Alors que le mot ne cesse de circuler à propos de son snack-bar de Bangkok où il sert de la poutine avec sa conjointe thaïlandaise, Bruno Blanchet n’hésite pas à y inviter le plus de gens possible. «Venez chez nous! Venez découvrir la Thaïlande, les Thaïlandais et les Thaïlandaises! C’est un peuple vraiment too much. Si je me suis posé là pour quelques années, c’est qu’il doit bien y avoir quelque chose! Mais il faut sortir des centres touristiques, c’est obligatoire.» Comme quoi ses aventures humaines ne sont pas près de s’épuiser…
Un, deux, trois, go! La Terre!
Bien qu’il se garde de donner des conseils – «Mon premier conseil, c’est “N’écoutez les conseils de personne”. Faites vos propres erreurs et apprenez» – Bruno Blanchet assure à Métro qu’il y a des trucs pour voyager en multipliant les contacts avec les gens.
«Il faut faire l’effort d’apprendre un peu le langage et les formules de politesse. Comment dire “merci”, “bonjour”, “je m’appelle Untel”, “je viens du Canada”, “quel est ton nom?”, “combien ça coûte?”, “c’était délicieux”. Merci est ben ben ben important», raconte-t-il en récitant de mémoire les “merci”en une dizaine de langues.
Pour être proche des gens, ou pour expérimenter un voyage où rien n’est tracé d’avance et où les possibilités sont sans fin, d’autres façons de faire sont à considérer.
– Truc numéro 2. «À un moment donné, il faut arrêter d’être blanc et d’être nord-américain. Il faut prendre le rythme. Absorber. Après, tu en fais ce que tu veux».

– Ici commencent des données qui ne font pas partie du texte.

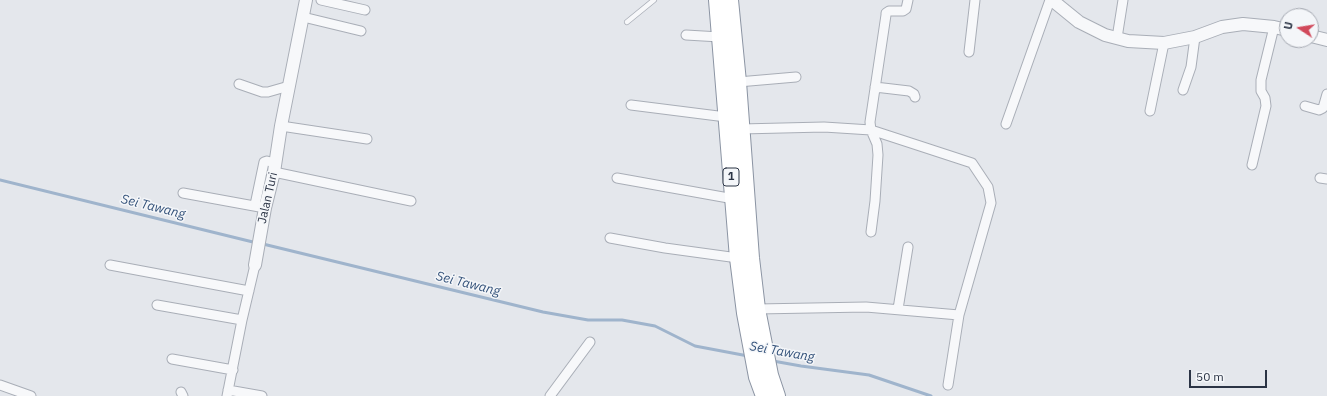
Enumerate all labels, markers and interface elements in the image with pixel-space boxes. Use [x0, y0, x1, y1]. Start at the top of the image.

– Truc numéro 3. «Il faut arrêter de se cacher dernière sa caméra. “Comment ça se fait que j’ai pris en photo la madame qui faisait de la soupe et que j’ai pas goûté à sa soupe, que je ne lui ai pas parlé?”» Par ailleurs, prendre des photos des gens avec qui on a partagé certains moments est important. «Des fois, je regrette de ne pas avoir pris certaines photos de certaines personnes que ça me ferait chaud au cœur de revoir.»